Ebeveynler, bu dönemlere dikkat!
Eğer çocuğunuz 1 yaş civarında ilk kelimelerini söylemediyse, 2 yaşına geldiğinde iki kelimelik cümleler kurmuyor, sesleri ve hareketleri taklit etmesini gözlemlemiyorsanız, konuşulanları anlamıyor verdiğiniz yönergeleri yerine getirmiyorsa ve yaşından beklenen düzeyde konuşması yoksa gelişimsel değerlendirme yaptırmak ve gerekli desteği almak için geç kalmayın.

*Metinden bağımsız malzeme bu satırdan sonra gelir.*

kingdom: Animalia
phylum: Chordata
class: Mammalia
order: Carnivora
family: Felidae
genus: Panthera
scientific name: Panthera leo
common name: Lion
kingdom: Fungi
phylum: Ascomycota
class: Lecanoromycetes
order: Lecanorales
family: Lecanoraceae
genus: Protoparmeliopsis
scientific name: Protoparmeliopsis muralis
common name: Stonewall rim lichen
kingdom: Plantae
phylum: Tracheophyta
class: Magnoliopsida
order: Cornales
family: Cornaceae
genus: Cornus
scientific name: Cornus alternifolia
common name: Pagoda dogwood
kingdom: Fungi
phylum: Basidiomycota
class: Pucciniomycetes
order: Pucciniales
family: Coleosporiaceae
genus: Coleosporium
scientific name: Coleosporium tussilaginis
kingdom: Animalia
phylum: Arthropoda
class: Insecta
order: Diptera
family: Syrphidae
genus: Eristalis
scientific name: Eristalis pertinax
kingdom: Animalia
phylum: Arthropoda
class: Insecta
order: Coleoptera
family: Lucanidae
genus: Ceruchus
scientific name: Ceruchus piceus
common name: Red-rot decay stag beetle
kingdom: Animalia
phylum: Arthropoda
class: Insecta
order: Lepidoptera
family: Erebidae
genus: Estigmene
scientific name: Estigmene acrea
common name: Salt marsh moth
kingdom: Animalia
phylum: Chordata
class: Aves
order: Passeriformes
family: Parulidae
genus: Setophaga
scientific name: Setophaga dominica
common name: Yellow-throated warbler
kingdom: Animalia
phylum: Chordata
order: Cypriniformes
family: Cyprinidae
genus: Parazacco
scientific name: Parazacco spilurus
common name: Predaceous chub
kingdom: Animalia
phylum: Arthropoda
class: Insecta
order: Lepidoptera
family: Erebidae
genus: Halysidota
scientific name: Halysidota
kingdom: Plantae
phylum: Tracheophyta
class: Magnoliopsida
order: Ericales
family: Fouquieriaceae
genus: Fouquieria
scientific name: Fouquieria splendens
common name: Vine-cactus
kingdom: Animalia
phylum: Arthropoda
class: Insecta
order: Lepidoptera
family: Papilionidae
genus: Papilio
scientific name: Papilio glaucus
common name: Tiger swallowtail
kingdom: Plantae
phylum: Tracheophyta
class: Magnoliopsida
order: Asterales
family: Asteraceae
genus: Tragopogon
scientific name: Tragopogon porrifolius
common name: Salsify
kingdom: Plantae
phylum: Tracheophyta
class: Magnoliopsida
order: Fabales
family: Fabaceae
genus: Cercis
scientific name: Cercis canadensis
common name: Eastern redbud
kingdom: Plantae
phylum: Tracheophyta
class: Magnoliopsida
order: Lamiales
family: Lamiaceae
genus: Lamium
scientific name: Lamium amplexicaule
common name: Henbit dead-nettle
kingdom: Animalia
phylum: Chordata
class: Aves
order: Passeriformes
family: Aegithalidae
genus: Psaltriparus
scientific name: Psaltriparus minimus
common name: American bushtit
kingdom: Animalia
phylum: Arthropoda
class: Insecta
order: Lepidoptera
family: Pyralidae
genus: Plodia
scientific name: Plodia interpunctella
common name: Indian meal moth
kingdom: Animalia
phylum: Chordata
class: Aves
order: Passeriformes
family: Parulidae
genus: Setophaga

“Babası da geç konuşmuştu” demeyin!
Çevrenizden muhtemel duyabileceğiniz “babası da geç konuşmuştu”, “erkek çocuklar kızlara göre geç konuşur”, “3-4 yaşına gelsin birden konuşur” gibi söylemlerle karşılaşabilirsiniz, ancak çocuklarımız için vakit çok önemlidir. Bizim için az bir zaman olarak gördüğümüz 3-4 ay çocuklarımızın gelişimi için çok kıymetlidir. Çocuğunuzdaki gelişimsel basamaklardaki farklılığı gördüğünüz andan itibaren gecikmeden destek almayı ihmal etmeyin.